俺は今日、朝から恋羽とゆっくりデートをする予定。

でも急に午前中は、恋羽は練習試合が入ったらしくて…。

只今、バスケの練習試合を見学中。

恋羽は厳しい目を向けて、ジーッとプレイヤーのことをみている。

「…暁先輩。
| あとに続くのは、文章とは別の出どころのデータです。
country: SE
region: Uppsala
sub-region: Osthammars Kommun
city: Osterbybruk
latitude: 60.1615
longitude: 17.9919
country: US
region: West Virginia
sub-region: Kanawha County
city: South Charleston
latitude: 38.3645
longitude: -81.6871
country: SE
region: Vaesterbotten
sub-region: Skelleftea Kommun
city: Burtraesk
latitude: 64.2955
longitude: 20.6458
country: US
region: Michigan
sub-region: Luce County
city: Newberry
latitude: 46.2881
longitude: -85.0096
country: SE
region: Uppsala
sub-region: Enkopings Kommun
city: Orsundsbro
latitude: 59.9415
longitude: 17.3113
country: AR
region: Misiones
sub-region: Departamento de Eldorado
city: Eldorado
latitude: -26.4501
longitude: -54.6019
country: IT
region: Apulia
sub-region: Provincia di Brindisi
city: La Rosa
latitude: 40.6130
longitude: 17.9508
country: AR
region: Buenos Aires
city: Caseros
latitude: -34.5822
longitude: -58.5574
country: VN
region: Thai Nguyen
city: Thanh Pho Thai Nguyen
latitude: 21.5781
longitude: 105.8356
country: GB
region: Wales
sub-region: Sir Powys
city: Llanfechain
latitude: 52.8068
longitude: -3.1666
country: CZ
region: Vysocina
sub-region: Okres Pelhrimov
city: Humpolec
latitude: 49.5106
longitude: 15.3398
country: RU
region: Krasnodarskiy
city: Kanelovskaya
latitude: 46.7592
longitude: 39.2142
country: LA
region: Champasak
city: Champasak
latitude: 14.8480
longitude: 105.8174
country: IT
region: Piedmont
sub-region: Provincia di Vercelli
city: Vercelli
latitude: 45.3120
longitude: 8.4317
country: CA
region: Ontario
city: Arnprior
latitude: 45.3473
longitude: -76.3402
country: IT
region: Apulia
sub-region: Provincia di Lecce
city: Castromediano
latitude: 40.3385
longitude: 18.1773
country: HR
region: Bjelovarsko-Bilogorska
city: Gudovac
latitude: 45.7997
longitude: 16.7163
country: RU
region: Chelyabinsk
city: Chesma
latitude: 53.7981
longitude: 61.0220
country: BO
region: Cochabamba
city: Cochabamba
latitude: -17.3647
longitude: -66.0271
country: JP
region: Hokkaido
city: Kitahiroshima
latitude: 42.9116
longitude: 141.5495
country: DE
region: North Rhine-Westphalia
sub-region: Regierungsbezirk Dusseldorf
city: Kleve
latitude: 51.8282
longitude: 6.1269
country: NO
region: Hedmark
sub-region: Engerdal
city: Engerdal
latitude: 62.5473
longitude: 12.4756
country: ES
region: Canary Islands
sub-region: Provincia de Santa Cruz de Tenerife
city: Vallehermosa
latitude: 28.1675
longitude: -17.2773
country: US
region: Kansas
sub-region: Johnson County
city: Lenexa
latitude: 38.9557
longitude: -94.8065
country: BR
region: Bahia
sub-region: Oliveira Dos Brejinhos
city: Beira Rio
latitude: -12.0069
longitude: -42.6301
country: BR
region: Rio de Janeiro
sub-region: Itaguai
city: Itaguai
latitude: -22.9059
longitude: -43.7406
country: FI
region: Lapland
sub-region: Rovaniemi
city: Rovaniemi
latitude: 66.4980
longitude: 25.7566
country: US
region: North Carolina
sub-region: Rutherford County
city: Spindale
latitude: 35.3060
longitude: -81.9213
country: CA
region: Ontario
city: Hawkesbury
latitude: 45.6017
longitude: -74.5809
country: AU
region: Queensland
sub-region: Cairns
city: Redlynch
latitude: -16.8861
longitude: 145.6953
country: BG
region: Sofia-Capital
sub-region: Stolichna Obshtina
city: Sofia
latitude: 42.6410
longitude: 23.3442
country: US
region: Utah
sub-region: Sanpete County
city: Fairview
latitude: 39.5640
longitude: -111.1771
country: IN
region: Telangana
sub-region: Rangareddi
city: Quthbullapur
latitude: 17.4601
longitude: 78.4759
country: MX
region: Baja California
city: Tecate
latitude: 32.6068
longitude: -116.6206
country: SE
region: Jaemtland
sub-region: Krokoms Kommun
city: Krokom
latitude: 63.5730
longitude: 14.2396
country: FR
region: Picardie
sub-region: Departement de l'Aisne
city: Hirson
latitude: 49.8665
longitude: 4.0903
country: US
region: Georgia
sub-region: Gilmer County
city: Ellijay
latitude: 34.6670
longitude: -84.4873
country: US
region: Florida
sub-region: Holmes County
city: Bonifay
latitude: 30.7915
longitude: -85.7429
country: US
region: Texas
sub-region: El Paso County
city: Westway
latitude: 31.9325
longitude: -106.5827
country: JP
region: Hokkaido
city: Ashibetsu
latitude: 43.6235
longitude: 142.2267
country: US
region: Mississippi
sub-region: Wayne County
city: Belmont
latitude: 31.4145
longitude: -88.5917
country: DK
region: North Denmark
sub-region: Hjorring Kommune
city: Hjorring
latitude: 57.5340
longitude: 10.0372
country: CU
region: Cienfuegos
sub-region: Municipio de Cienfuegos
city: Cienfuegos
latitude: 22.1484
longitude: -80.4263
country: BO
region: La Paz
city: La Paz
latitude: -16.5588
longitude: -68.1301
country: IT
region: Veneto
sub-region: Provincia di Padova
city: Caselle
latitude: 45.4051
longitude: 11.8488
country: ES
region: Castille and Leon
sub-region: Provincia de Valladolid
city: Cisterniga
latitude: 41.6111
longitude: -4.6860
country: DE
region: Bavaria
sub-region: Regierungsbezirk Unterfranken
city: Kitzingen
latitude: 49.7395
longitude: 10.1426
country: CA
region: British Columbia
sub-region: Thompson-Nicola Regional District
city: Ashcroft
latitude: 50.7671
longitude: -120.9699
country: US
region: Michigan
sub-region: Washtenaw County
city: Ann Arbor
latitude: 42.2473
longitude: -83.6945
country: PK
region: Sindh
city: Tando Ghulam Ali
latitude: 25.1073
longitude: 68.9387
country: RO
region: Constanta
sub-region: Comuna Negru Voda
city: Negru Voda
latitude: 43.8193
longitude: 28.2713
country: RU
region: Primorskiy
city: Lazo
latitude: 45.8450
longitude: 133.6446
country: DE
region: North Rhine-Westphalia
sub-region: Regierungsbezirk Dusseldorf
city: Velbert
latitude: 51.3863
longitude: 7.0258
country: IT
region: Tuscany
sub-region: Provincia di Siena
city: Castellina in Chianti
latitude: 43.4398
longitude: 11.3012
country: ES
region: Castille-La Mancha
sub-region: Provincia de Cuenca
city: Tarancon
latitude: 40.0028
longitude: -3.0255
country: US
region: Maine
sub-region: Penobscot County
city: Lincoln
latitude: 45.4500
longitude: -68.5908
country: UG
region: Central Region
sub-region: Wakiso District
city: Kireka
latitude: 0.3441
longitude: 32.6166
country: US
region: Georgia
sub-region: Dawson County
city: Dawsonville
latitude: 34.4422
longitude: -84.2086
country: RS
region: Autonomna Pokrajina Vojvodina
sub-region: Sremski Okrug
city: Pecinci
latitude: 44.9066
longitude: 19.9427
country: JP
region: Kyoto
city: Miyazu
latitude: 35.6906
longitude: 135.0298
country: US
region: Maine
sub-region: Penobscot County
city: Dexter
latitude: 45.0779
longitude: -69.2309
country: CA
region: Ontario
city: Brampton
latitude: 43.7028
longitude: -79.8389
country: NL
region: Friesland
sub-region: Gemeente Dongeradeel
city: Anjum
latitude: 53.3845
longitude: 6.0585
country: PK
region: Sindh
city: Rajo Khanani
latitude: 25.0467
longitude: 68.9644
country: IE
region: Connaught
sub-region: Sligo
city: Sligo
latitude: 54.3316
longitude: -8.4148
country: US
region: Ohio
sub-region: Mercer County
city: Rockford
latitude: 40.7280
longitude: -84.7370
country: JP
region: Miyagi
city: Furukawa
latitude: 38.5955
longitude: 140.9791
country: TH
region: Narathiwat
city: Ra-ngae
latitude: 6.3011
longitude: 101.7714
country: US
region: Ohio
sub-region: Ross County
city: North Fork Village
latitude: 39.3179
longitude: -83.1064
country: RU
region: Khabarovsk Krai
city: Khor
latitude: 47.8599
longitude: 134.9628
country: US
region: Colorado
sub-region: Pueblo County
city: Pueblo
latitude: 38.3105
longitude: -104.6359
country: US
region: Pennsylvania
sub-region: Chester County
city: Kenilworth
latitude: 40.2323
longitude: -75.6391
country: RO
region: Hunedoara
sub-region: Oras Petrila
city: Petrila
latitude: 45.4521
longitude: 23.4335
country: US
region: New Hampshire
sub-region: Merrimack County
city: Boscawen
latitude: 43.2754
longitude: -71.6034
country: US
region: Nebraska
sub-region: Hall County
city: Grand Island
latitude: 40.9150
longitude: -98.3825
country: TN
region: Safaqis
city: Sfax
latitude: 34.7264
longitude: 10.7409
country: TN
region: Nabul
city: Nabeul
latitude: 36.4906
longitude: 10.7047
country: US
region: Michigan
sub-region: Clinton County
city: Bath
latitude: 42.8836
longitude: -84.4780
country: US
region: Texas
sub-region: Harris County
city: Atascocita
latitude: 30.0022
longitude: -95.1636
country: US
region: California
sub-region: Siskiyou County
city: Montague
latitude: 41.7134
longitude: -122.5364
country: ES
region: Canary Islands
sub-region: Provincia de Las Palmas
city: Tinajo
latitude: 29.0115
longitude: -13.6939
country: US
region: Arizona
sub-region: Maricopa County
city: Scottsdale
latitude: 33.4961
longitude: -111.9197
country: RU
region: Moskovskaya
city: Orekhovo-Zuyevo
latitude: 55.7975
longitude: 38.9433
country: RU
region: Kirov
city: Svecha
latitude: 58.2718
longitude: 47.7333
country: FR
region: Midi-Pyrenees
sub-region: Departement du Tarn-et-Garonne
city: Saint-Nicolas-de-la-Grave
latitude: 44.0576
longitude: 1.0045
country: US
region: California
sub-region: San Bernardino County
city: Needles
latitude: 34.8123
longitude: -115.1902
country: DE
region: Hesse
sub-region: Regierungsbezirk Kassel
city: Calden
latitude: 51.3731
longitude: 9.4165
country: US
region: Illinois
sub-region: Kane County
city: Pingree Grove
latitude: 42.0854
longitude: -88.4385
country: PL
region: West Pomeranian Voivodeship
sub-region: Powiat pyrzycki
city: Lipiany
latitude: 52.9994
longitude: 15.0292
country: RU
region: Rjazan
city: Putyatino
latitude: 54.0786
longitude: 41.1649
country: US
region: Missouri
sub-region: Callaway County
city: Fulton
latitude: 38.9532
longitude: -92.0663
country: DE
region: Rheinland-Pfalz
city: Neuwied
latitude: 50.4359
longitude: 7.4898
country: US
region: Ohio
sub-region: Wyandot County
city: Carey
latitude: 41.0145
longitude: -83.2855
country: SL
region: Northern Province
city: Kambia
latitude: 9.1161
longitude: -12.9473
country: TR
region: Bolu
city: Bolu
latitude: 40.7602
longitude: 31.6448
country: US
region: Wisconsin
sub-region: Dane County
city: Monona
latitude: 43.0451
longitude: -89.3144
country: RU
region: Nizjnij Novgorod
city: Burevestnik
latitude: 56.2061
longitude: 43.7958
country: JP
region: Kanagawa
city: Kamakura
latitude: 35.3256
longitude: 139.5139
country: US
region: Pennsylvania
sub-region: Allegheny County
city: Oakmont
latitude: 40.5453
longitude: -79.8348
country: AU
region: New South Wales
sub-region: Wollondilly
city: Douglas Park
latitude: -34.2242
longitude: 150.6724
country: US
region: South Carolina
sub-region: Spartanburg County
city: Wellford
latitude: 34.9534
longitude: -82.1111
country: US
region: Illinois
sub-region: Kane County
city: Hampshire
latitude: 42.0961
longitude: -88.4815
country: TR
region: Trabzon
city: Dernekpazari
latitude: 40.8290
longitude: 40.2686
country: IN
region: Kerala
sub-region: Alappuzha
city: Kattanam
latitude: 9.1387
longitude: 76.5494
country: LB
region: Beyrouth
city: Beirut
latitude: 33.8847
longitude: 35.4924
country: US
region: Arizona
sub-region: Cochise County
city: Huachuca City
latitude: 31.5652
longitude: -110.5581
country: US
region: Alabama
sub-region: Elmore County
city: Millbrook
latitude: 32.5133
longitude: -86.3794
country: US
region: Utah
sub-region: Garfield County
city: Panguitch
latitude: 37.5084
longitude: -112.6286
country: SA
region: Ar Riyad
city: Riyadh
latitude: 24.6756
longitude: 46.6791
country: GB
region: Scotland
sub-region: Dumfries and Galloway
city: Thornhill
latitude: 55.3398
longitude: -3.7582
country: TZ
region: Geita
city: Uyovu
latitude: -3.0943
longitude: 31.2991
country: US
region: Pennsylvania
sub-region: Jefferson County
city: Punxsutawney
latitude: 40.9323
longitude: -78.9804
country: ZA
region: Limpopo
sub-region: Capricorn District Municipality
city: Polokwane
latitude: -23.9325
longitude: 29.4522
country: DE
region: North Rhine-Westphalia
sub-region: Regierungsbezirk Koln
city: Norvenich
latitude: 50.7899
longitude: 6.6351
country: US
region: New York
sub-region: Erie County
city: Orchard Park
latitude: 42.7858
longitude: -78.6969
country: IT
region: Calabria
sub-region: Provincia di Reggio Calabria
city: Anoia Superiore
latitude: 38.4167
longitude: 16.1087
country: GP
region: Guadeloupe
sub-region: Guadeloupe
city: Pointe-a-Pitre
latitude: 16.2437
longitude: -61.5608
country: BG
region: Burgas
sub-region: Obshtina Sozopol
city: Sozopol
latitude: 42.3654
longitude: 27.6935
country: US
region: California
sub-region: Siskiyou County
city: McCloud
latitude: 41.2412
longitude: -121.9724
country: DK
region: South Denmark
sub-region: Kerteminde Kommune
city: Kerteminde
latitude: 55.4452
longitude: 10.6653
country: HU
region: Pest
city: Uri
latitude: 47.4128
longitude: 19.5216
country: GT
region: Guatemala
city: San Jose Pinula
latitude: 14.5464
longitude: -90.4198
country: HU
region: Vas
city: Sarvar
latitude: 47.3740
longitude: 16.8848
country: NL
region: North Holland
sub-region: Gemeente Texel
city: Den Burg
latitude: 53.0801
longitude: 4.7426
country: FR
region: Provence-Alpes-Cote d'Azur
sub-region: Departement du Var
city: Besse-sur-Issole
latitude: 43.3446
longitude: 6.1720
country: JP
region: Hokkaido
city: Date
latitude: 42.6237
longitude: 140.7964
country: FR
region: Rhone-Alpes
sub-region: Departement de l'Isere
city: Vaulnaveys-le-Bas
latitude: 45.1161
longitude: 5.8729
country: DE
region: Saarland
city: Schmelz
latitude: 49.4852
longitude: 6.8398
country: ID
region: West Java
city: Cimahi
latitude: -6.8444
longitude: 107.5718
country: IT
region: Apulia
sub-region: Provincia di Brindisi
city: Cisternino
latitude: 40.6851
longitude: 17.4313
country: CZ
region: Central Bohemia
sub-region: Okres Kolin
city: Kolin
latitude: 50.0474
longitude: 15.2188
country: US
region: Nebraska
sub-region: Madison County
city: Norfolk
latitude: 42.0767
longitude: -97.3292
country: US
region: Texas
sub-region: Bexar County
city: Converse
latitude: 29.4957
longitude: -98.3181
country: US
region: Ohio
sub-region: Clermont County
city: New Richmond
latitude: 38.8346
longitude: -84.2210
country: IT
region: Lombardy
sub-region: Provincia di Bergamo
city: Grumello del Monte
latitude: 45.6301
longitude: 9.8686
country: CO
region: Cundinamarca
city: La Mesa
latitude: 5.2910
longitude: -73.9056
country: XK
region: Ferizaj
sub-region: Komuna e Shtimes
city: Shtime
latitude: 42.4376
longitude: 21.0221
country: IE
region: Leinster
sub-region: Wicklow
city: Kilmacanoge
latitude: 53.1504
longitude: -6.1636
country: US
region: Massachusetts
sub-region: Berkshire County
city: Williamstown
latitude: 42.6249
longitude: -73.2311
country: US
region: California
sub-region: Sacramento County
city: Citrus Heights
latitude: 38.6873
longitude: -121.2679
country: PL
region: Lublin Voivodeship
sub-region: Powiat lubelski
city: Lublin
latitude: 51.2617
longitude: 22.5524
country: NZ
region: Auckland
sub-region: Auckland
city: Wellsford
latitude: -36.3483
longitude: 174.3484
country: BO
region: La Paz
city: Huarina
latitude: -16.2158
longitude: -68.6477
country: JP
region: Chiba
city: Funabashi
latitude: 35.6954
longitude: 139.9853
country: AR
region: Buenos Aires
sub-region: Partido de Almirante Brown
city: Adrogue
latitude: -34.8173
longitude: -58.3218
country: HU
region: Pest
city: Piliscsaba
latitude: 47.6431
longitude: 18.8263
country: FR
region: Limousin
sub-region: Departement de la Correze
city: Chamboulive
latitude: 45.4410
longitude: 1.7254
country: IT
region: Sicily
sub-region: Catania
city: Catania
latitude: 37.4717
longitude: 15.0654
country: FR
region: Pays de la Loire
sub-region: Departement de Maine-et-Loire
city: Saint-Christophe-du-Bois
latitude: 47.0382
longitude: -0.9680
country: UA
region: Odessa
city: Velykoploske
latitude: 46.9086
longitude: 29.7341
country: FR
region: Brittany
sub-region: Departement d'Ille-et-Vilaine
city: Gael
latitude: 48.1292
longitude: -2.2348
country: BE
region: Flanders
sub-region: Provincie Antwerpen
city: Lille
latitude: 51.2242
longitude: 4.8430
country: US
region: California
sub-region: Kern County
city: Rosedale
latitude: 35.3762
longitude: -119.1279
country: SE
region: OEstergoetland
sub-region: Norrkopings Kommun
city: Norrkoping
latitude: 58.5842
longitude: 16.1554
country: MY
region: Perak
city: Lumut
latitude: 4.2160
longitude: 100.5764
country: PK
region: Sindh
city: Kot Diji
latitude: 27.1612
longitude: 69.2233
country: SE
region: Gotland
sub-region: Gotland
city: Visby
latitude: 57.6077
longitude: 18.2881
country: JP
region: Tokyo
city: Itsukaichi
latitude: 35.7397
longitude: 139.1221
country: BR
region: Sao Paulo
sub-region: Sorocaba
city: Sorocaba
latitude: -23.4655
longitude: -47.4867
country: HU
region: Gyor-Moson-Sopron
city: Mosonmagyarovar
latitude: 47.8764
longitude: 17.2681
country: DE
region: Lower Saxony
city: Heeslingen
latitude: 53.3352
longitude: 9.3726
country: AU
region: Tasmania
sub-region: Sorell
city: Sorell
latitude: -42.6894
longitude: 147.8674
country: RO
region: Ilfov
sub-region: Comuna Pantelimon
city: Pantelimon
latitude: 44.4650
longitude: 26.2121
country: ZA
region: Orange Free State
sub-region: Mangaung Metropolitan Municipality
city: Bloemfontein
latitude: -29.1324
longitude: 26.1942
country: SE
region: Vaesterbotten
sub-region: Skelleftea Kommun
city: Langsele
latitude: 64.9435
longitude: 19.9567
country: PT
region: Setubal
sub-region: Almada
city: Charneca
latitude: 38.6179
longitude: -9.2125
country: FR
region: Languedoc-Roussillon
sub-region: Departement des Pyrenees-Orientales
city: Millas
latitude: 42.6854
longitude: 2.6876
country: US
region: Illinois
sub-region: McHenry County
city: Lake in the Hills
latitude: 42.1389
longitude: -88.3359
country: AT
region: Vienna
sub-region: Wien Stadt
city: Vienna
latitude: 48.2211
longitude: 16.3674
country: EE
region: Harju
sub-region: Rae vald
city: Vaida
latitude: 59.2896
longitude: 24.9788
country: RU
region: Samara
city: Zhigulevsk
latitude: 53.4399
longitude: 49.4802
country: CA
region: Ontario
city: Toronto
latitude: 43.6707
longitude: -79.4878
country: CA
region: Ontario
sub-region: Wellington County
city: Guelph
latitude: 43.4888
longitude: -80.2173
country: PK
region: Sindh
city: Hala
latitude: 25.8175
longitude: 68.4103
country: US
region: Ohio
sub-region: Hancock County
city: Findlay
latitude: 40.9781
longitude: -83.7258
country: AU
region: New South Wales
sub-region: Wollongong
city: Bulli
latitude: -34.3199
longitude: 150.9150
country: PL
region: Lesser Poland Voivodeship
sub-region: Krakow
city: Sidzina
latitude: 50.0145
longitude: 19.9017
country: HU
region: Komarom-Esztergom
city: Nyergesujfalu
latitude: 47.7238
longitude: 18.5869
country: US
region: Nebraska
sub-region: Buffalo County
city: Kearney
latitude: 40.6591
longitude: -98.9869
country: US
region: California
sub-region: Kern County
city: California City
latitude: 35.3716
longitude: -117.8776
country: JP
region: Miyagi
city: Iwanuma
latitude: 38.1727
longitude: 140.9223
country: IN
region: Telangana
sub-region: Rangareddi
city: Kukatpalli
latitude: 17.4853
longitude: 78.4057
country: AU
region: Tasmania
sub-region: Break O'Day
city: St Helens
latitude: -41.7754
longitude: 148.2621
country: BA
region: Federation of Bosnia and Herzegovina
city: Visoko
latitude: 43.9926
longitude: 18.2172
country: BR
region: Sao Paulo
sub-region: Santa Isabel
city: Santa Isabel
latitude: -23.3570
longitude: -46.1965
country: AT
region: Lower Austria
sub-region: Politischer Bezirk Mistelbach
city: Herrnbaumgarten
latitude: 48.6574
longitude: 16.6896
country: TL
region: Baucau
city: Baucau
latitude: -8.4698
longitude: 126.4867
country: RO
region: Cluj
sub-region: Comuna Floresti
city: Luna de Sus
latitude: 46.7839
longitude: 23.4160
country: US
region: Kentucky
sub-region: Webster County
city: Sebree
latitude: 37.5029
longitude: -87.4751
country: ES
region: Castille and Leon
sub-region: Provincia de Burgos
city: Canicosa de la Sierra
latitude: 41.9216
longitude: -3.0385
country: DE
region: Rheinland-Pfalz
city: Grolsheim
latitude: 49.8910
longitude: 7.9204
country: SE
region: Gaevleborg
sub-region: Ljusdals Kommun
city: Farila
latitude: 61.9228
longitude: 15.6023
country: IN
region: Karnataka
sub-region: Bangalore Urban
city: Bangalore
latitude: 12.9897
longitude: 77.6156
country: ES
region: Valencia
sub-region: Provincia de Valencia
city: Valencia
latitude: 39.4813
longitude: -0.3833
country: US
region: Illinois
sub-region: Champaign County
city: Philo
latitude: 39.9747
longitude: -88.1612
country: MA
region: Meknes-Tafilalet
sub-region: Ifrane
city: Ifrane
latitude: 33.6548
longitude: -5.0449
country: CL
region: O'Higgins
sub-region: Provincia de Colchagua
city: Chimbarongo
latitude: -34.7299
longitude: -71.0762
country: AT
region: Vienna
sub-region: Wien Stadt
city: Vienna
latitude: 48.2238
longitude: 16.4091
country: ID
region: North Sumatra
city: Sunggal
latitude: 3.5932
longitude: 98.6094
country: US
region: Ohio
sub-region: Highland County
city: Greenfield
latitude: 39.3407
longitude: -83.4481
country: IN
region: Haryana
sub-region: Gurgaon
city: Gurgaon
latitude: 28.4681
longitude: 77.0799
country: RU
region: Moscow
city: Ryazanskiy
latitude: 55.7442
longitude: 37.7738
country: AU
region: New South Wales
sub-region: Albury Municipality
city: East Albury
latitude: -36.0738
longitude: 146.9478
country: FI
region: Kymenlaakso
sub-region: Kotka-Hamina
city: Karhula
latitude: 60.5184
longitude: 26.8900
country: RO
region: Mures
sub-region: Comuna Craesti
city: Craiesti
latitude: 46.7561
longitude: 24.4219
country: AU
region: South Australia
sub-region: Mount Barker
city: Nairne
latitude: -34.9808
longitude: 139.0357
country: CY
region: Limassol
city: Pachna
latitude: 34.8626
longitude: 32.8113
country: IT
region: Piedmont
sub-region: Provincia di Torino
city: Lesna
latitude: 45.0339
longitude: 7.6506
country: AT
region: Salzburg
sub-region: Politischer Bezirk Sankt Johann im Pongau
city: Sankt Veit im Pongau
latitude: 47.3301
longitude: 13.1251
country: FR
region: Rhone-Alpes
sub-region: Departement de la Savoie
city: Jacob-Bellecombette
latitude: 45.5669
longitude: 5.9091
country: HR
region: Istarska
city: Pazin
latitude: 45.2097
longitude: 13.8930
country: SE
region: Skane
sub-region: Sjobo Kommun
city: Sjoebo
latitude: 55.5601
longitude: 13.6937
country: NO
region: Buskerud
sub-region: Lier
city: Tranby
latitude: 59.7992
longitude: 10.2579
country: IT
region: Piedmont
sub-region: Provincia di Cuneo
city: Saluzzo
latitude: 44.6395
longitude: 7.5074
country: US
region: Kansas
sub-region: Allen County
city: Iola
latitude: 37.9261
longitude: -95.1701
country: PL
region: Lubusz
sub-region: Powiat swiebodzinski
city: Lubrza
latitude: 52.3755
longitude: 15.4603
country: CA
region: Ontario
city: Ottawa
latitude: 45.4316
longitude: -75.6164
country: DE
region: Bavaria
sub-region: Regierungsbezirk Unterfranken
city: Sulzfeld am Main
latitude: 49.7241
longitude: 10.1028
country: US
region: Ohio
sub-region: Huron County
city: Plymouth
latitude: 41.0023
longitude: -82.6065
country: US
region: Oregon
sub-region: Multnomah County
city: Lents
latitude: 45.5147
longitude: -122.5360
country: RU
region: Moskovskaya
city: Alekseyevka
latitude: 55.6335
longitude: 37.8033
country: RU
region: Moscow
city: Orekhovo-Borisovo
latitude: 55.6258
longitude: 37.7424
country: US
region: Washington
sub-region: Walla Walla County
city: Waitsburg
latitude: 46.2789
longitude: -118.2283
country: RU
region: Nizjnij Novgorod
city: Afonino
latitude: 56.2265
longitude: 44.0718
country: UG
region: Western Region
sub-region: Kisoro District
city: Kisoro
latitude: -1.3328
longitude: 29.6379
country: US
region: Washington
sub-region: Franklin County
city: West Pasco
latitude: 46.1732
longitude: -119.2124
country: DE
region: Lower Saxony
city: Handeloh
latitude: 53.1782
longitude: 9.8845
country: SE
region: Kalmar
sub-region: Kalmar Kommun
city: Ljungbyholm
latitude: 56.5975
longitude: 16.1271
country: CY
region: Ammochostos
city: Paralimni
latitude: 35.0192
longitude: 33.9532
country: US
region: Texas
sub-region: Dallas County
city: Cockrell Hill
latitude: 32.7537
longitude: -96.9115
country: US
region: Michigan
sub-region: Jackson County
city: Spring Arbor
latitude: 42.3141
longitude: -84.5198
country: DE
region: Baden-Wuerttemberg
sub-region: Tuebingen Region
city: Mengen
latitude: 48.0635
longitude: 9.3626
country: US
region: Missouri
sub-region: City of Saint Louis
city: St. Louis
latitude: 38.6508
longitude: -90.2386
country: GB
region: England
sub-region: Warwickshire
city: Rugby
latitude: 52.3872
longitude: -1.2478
腕ほぐしましょうか?」

恋羽が声を掛けたのは、暁という男。

まぁ…またそれが悔しいくらいにイケメン。

恋羽は暁という男の腕をマッサージしだした。

話の内容は聞こえてこないが、きっとバスケのことだな。

相手チームは前岡高校。

『ディフェンスの前岡』

そんな言葉を聞いたことがある。

きっとディフェンスを徹底的にやっているんだろう。

高美桜笑は毎度この東京を背負う全国強豪校のひとつ。

『完璧の高桜(たかおう)』

恋羽がマネージャーになってからついたあだ名がコレ。

昔よりも強いことが明らか。

「…真夏さん、準備はいいですか?」

前岡高校のキャプテンらしき人が、恋羽に話しかけている。

…うわ。

コイツ絶対、恋羽に惚れてる。

「海崎(かいざき)さん。お久し振りです。今日も負けませんよ」

恋羽はニッコリと笑う。

でもそこにはいつもの弱さはない。

…中学校の恋羽は、こうだったのかもしれない。

薄っぺらい笑顔を貼り付けてる恋羽に対して、海崎も負けじと笑顔。

「…今日は負けませんよ。こないだこてんぱんにされましたから。地に落ちたからには這い上がりますから」

……うわ、なんか黒い!

恋羽と海崎の間に黒いオーラが漂っている。